DIRECTIVE:
Word for word, copy the data that follows and skip its pictures.

THE DATA:
————

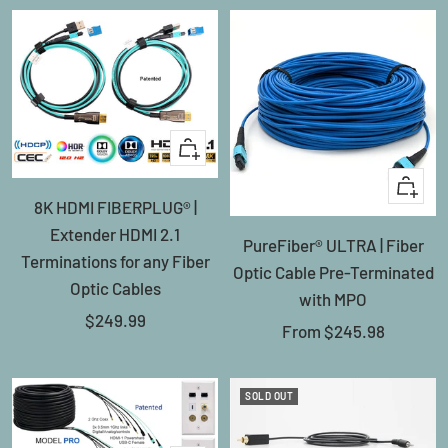
+
Add
Quick
8K HDMI FIBERPLUG® |
to
view
Extender HDMI 2.1
cart
PureFiber® ULTRA | Fiber
Terminations for any Fiber
Optic Cable Pre-Terminated
Optic Cables
with MPO
Sale
$249.99
Sale
From
$245.98
price
price
SOLD OUT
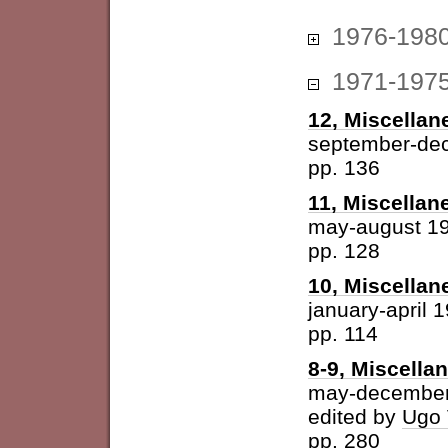
1976-198
1971-197
12, Miscellan
september-de
pp. 136
11, Miscellan
may-august 1
pp. 128
10, Miscellan
january-april 
pp. 114
8-9, Miscella
may-december
edited by
Ugo 
pp. 280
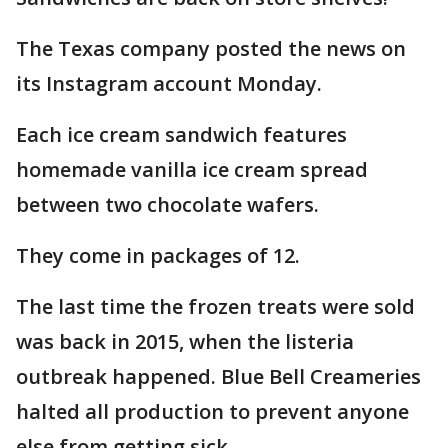
The Texas company posted the news on
its Instagram account Monday.
Each ice cream sandwich features
homemade vanilla ice cream spread
between two chocolate wafers.
They come in packages of 12.
The last time the frozen treats were sold
was back in 2015, when the listeria
outbreak happened. Blue Bell Creameries
halted all production to prevent anyone
else from getting sick.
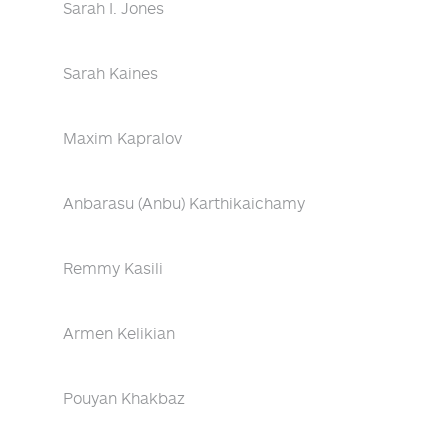
Sarah I. Jones
Sarah Kaines
Maxim Kapralov
Anbarasu (Anbu) Karthikaichamy
Remmy Kasili
Armen Kelikian
Pouyan Khakbaz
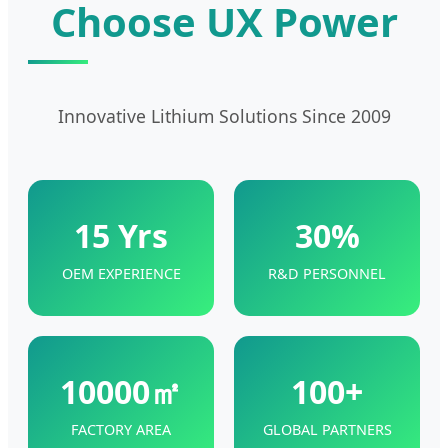
Choose UX Power
Innovative Lithium Solutions Since 2009
15 Yrs
30%
OEM EXPERIENCE
R&D PERSONNEL
10000㎡
100+
FACTORY AREA
GLOBAL PARTNERS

————

TASK RESULT:
+
Add
Quick
8K HDMI FIBERPLUG® |
to
view
Extender HDMI 2.1
cart
PureFiber® ULTRA | Fiber
Terminations for any Fiber
Optic Cable Pre-Terminated
Optic Cables
with MPO
Sale
$249.99
Sale
From
$245.98
price
price
SOLD OUT
1976-198
1971-197
12, Miscellan
september-de
pp. 136
11, Miscellan
may-august 1
pp. 128
10, Miscellan
january-april 
pp. 114
8-9, Miscella
may-december
edited by
Ugo 
pp. 280
The Texas company posted the news on
its Instagram account Monday.
Each ice cream sandwich features
homemade vanilla ice cream spread
between two chocolate wafers.
They come in packages of 12.
The last time the frozen treats were sold
was back in 2015, when the listeria
outbreak happened. Blue Bell Creameries
halted all production to prevent anyone
else from getting sick.
Sarah I. Jones
Sarah Kaines
Maxim Kapralov
Anbarasu (Anbu) Karthikaichamy
Remmy Kasili
Armen Kelikian
Pouyan Khakbaz
Choose UX Power
Innovative Lithium Solutions Since 2009
15 Yrs
30%
OEM EXPERIENCE
R&D PERSONNEL
10000㎡
100+
FACTORY AREA
GLOBAL PARTNERS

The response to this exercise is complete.